MDAI

MDAI, also known as 5,6-methylenedioxy-2-aminoindane, is an entactogen of the 2-aminoindane family which is related to MDMA and produces similar subjective effects.

It acts as a selective serotonin and norepinephrine releasing agent (SNRA). The drug shows greatly reduced serotonergic neurotoxicity in comparison to MDMA in animals, although it still shows weak capacity for neurotoxicity with chronic use or in combination with amphetamine.

MDAI was developed in the 1990s by a team led by David E. Nichols at Purdue University. It has been encountered as a designer drug and has been used recreationally with reported street names such as "sparkle" and "mindy". In addition to its recreational use, there has been interest in MDAI for potential use in medicine, for instance in drug-assisted psychotherapy.
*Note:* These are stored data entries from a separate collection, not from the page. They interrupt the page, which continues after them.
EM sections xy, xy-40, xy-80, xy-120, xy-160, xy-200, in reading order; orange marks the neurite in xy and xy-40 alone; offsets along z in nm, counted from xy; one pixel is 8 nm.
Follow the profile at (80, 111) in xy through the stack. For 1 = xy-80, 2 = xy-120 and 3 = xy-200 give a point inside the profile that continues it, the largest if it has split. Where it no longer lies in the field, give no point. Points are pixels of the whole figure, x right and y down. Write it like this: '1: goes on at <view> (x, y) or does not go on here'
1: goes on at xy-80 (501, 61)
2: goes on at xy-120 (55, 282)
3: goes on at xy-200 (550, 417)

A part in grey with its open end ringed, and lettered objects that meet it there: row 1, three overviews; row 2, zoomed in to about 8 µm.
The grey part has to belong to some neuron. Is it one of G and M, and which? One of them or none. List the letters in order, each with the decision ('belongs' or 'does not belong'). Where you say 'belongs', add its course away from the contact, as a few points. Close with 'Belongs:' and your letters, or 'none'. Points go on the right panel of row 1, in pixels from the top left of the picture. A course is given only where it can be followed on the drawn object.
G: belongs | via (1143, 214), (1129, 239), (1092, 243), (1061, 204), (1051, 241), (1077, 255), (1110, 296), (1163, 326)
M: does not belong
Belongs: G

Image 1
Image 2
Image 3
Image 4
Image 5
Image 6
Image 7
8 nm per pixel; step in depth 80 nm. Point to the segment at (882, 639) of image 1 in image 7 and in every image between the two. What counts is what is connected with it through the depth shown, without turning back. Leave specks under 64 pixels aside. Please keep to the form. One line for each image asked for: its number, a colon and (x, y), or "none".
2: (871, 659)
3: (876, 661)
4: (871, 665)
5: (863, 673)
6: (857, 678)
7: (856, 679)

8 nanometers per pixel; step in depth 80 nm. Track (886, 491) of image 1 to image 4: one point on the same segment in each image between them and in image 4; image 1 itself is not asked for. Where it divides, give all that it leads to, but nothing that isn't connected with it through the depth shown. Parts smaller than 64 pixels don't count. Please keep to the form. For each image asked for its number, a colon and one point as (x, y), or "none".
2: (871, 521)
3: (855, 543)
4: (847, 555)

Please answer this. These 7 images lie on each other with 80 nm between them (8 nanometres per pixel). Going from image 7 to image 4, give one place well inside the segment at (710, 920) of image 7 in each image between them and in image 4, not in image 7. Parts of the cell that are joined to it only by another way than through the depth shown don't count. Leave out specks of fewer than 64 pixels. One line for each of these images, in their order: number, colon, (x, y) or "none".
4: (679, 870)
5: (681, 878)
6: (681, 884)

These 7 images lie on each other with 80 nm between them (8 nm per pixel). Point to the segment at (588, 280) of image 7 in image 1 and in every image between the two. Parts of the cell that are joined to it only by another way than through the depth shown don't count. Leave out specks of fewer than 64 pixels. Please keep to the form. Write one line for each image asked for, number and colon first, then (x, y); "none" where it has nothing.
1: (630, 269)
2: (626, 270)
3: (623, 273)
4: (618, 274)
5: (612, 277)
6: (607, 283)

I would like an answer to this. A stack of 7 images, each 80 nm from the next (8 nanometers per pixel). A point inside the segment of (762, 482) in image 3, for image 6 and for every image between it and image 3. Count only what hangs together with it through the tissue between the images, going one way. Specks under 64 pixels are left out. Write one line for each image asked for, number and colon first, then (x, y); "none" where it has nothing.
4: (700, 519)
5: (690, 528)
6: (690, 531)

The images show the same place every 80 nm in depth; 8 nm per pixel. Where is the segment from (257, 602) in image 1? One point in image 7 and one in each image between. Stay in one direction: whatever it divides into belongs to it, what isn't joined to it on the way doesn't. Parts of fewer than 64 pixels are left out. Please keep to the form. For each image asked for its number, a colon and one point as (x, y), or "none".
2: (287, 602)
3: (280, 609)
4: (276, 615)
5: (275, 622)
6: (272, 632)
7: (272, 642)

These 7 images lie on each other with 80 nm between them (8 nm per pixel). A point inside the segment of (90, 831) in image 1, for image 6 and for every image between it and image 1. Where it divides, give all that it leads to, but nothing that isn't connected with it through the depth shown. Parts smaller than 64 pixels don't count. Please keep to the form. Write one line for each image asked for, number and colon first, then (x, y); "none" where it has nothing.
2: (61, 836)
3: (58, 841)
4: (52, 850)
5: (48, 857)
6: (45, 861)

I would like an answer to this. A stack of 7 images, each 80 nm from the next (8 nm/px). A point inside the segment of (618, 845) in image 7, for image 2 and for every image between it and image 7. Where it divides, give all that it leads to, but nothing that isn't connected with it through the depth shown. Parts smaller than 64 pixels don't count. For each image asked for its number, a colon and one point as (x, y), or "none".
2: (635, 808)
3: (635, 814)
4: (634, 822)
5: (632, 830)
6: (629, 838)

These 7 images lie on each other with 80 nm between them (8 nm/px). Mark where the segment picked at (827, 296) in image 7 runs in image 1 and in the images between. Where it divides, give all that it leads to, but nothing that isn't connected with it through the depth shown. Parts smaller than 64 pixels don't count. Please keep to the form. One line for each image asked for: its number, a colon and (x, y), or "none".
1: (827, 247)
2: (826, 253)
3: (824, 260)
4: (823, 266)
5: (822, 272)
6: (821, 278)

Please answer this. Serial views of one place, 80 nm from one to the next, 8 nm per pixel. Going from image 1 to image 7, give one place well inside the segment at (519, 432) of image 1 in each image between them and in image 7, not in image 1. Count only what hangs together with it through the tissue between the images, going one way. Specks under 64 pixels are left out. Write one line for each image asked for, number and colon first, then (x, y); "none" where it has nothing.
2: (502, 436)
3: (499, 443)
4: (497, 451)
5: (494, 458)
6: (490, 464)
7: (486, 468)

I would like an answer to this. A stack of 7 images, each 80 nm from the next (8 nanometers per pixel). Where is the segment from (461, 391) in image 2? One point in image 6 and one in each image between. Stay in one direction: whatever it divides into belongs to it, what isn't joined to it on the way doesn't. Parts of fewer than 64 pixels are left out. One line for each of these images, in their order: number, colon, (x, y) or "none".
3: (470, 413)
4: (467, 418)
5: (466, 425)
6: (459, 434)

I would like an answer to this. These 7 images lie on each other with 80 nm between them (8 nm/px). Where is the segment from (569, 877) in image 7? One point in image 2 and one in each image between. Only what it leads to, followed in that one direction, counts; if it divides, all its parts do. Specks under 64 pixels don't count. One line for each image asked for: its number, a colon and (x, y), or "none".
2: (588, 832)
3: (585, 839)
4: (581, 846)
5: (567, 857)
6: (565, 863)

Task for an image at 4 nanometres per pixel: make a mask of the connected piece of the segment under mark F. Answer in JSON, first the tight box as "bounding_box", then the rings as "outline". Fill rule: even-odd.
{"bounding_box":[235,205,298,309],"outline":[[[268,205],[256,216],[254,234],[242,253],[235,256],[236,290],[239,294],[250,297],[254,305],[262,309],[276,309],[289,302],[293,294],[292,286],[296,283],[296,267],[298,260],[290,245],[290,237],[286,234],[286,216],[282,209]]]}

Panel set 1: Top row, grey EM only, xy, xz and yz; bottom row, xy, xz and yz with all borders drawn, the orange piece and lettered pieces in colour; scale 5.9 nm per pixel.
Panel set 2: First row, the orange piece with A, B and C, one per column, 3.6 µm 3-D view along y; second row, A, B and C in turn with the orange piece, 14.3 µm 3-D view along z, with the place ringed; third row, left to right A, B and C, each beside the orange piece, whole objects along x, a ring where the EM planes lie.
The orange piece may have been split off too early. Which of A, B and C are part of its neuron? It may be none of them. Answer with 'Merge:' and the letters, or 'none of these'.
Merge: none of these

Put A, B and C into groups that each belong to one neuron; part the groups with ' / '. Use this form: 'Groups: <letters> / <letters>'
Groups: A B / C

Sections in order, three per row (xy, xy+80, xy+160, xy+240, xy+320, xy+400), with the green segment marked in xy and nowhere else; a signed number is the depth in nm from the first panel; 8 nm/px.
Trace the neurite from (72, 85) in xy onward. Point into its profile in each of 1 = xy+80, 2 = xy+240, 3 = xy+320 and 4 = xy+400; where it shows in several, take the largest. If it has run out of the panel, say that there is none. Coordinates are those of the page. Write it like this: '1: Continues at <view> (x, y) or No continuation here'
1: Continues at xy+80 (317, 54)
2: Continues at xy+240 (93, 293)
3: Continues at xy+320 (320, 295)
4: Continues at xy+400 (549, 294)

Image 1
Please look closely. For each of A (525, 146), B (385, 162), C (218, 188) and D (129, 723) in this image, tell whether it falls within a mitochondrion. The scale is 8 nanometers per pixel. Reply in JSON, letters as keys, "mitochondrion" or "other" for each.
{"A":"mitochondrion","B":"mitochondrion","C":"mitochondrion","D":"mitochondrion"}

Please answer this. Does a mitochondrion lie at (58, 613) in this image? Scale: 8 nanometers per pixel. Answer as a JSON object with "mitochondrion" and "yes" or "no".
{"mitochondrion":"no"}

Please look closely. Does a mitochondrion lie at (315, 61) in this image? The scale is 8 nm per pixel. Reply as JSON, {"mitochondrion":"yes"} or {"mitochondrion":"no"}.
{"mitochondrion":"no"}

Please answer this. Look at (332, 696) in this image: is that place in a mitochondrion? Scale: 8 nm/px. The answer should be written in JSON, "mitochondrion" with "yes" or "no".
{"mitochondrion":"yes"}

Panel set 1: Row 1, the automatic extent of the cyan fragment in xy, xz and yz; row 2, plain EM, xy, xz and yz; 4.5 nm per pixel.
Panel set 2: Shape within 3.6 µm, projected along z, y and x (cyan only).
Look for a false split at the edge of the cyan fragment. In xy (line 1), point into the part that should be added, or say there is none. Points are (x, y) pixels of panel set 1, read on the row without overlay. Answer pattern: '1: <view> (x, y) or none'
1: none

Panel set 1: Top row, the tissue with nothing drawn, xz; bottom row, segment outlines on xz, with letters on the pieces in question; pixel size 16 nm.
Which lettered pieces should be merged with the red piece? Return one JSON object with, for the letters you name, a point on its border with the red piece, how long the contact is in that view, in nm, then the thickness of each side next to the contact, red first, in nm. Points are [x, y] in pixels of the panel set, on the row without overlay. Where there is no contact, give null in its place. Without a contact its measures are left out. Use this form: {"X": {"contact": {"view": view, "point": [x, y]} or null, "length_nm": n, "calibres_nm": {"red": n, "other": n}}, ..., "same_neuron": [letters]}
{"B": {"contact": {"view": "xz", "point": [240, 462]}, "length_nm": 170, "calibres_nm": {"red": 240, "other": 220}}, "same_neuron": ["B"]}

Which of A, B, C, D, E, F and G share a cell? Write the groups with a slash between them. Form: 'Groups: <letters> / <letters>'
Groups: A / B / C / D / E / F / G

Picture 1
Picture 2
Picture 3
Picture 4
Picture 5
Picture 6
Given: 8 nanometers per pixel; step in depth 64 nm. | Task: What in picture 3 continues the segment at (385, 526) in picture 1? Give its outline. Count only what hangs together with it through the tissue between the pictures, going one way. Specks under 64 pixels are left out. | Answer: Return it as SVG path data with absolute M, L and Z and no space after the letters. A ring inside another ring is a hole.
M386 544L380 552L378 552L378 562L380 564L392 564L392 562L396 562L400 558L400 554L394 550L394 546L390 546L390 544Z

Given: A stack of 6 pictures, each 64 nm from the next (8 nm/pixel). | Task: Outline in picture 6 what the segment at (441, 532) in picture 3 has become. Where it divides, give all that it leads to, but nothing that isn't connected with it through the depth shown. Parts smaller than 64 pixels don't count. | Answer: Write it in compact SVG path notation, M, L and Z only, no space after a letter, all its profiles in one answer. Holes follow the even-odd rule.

A 2024 study compared the effects of MDAI and MDMA in humans. It found that MDAI produced comparable and very similar subjective effects to those of MDMA. This included pleasurable drug effects, drug liking, stimulation, happiness, openness, trust, and closeness. In addition, it included sense of well-being, emotional excitation, and extroversion, but not general activity or concentration, a profile of effects described as similar to that of MDMA. Other effects included a blissful state, experience of unity, and changed meaning of percepts, also described as comparable to MDMA. The effects of MDAI were slightly greater than those of 75 mg MDMA and slightly lower than those of 125 mg MDMA. At the employed dose of 3.0 mg/kg, with 125 mg MDMA corresponding to 1.9 mg/kg, it was estimated that MDAI had about 60% of MDMA's potency in producing comparable psychoactive effects (hence, roughly 200 mg MDAI would be similar to 125 mg MDMA). Aside from subjective effects, MDAI also increased blood pressure, cortisol levels, and prolactin levels similarly to MDMA. Conversely, it did not increase heart rate or body temperature.

Very high doses can be fatal in rats with a 50% fatality rate for those subcutaneously injected with 28 mg/kg of MDAI. This is a result of the way serotonin release interferes with thermoregulation.

MDAI is only non-neurotoxic in isolation but may become neurotoxic when mixed with other drugs. Three deaths were linked to MDAI use in the United Kingdom during 2011 and 2012, all involving symptoms consistent with serotonin syndrome. Two of these also involved other drugs while one death appeared to be from MDAI alone.

MDAI acts as a selective and well-balanced serotonin and norepinephrine releasing agent (SNRA) with much less (~10-fold lower) effect on dopamine release. In addition to inducing the release of the monoamine neurotransmitters, MDAI also inhibits their reuptake. For comparison to MDAI, MDA and MDMA are well-balanced releasing agents of serotonin, norepinephrine, and dopamine (SNDRAs). Conversely, the profile of monoamine release with MDAI is very similar to that of (R)-MDMA (levo-MDMA), which like MDAI is also a well-balanced SNRA with about 10-fold reduced impact on dopamine release, though MDAI is several-fold more potent than (R)-MDMA in vitro.

In contrast to MDMA, MDAI shows no affinity for any of the serotonin receptors (K_i = all >10 μM). This notably includes the serotonin 5-HT_2A receptor, which is implicated in producing psychedelic effects, and the serotonin 5-HT_2B receptor, which is implicated in causing cardiac valvulopathy. However, MDAI shows significant affinity for all three of the α₂-adrenergic receptors (K_i = 322 to 1121 nM).